Ph.D. Candidate in Computer Science

School of Computer Science

Georgia Institute of Technology

 

Committee

Dr. Santosh Pande (advisor)

Professor

Associate Chair for Graduate Studies

School of Computer Science

Georgia Institute of Technology

 

Dr. Rajiv Gupta

Distinguished Professor

Amrik Singh Poonian Professor of Computer Science

Associate Dean for Academic Personnel, BCOE

Department of Computer Science and Engineering

University of California, Riverside

 

Dr. Alessandro Orso

Professor

Associate Dean, College of Computing

School of Computer Science

Georgia Institute of Technology

 

Dr. Vivek Sarkar

Professor

Stephen Fleming Chair for Telecommunications

Chair, School of Computer Science

School of Computer Science

Georgia Institute of Technology

 

Dr. Qirun Zhang

Assistant Professor

School of Computer Science

Georgia Institute of Technology

 

 

Abstract

Code reuse attacks continue to be a serious threat to software. Attackers today are able to piece together short sequences of instructions in otherwise benign code to carry out malicious actions. Eliminating these reusable code snippets, known as gadgets, has become one of the prime focuses of attack surface reduction research. The aim is to break these chains of gadgets, thereby making such code reuse attacks impossible or substantially less common. Recent work on attack surface reduction has attempted to eliminate these attacks by subsetting the application, e.g. via user-specified inputs, configurations, or features, to achieve high gadget reductions. However, such approaches suffer from the limitations of soundness (meaning the software might crash or produce incorrect output during no-attack executions on regular inputs), or the techniques may be conservative and leave a large amount of attack surface untackled. This thesis develops three techniques that combine static analysis with dynamic predictions based on machine learning (ML) to address the above shortcomings. They are fully sound, obtain strong gadget reduction, and are shown to break shell-spawning gadget chains and stop real-world attacks arising out of known Common Vulnerabilities and Exposures (CVEs). The techniques reduce attack surface by activating a (minimal) set of functions at chosen callsites and then deactivating them upon return.

 

In the first work, BlankIt, we target library code and achieve ~97% attack surface reduction. The technique uses arguments to library function calls and their static single assignment-based backward slices for training an ML model, which then predicts reachable functions at the callsite using runtime values. In particular, we are able to debloat GNU libc, which is notorious for housing gadgets for code reuse attacks. In the second work, Decker, we target application code and achieve ~73% total gadget reduction. The percentage reduction is similar to prior art but without sacrificing soundness.

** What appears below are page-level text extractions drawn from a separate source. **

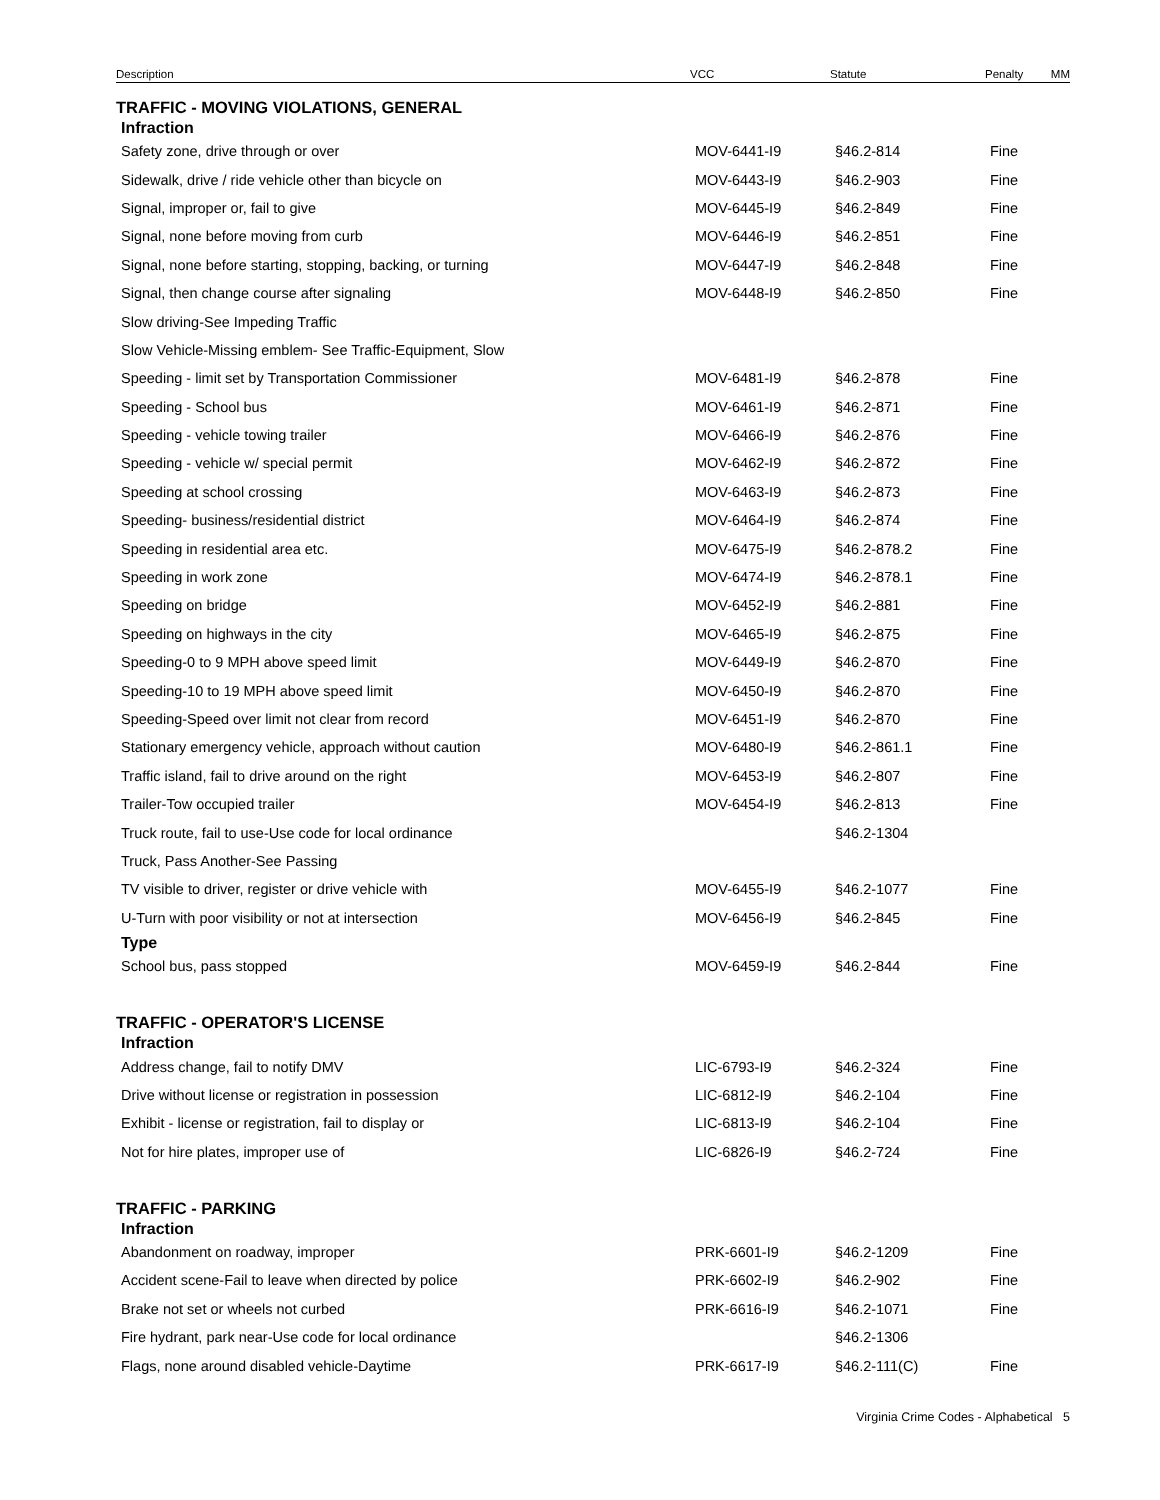| Description | VCC | Statute | Penalty | MM |
| --- | --- | --- | --- | --- |
| TRAFFIC - MOVING VIOLATIONS, GENERAL | | | | |
| Infraction | | | | |
| Safety zone, drive through or over | MOV-6441-I9 | §46.2-814 | Fine | |
| Sidewalk, drive / ride vehicle other than bicycle on | MOV-6443-I9 | §46.2-903 | Fine | |
| Signal, improper or, fail to give | MOV-6445-I9 | §46.2-849 | Fine | |
| Signal, none before moving from curb | MOV-6446-I9 | §46.2-851 | Fine | |
| Signal, none before starting, stopping, backing, or turning | MOV-6447-I9 | §46.2-848 | Fine | |
| Signal, then change course after signaling | MOV-6448-I9 | §46.2-850 | Fine | |
| Slow driving-See Impeding Traffic | | | | |
| Slow Vehicle-Missing emblem- See Traffic-Equipment, Slow | | | | |
| Speeding - limit set by Transportation Commissioner | MOV-6481-I9 | §46.2-878 | Fine | |
| Speeding - School bus | MOV-6461-I9 | §46.2-871 | Fine | |
| Speeding - vehicle towing trailer | MOV-6466-I9 | §46.2-876 | Fine | |
| Speeding - vehicle w/ special permit | MOV-6462-I9 | §46.2-872 | Fine | |
| Speeding at school crossing | MOV-6463-I9 | §46.2-873 | Fine | |
| Speeding- business/residential district | MOV-6464-I9 | §46.2-874 | Fine | |
| Speeding in residential area etc. | MOV-6475-I9 | §46.2-878.2 | Fine | |
| Speeding in work zone | MOV-6474-I9 | §46.2-878.1 | Fine | |
| Speeding on bridge | MOV-6452-I9 | §46.2-881 | Fine | |
| Speeding on highways in the city | MOV-6465-I9 | §46.2-875 | Fine | |
| Speeding-0 to 9 MPH above speed limit | MOV-6449-I9 | §46.2-870 | Fine | |
| Speeding-10 to 19 MPH above speed limit | MOV-6450-I9 | §46.2-870 | Fine | |
| Speeding-Speed over limit not clear from record | MOV-6451-I9 | §46.2-870 | Fine | |
| Stationary emergency vehicle, approach without caution | MOV-6480-I9 | §46.2-861.1 | Fine | |
| Traffic island, fail to drive around on the right | MOV-6453-I9 | §46.2-807 | Fine | |
| Trailer-Tow occupied trailer | MOV-6454-I9 | §46.2-813 | Fine | |
| Truck route, fail to use-Use code for local ordinance | | §46.2-1304 | | |
| Truck, Pass Another-See Passing | | | | |
| TV visible to driver, register or drive vehicle with | MOV-6455-I9 | §46.2-1077 | Fine | |
| U-Turn with poor visibility or not at intersection | MOV-6456-I9 | §46.2-845 | Fine | |
| Type | | | | |
| School bus, pass stopped | MOV-6459-I9 | §46.2-844 | Fine | |
| TRAFFIC - OPERATOR'S LICENSE | | | | |
| Infraction | | | | |
| Address change, fail to notify DMV | LIC-6793-I9 | §46.2-324 | Fine | |
| Drive without license or registration in possession | LIC-6812-I9 | §46.2-104 | Fine | |
| Exhibit - license or registration, fail to display or | LIC-6813-I9 | §46.2-104 | Fine | |
| Not for hire plates, improper use of | LIC-6826-I9 | §46.2-724 | Fine | |
| TRAFFIC - PARKING | | | | |
| Infraction | | | | |
| Abandonment on roadway, improper | PRK-6601-I9 | §46.2-1209 | Fine | |
| Accident scene-Fail to leave when directed by police | PRK-6602-I9 | §46.2-902 | Fine | |
| Brake not set or wheels not curbed | PRK-6616-I9 | §46.2-1071 | Fine | |
| Fire hydrant, park near-Use code for local ordinance | | §46.2-1306 | | |
| Flags, none around disabled vehicle-Daytime | PRK-6617-I9 | §46.2-111(C) | Fine | |
Virginia Crime Codes - Alphabetical 5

Decker works by instrumenting the program at compile-time at key points to enable and disable code pages; then at runtime, the framework executes these permission-mapping calls with minimal overhead (~5%). In the third work, PDG, we show how to augment the whole-application technique with an accurate predictor to further reduce the potential attack surface. ML-based predictive techniques do not offer guarantees and suffer from mispredictions; thus, the predictions are sanitized with lightweight checks. The checks rely on statically derived ensue relations (i.e. valid call sequence relations) that are used for separating mispredictions from actual attacks. PDG achieves ~83% total gadget reduction with ~11% runtime overhead. Its predictions trigger runtime checking in ~4% of cases.

 

In conclusion, the thesis empirically shows that it is possible to devise precise and sound attack surface reduction techniques by combining static analysis and ML to overcome their inherent limitations. ML prediction aids purely static analysis by improving its precision, and static techniques augment the ML models by providing mechanisms for identifying when a misprediction is truly an attack.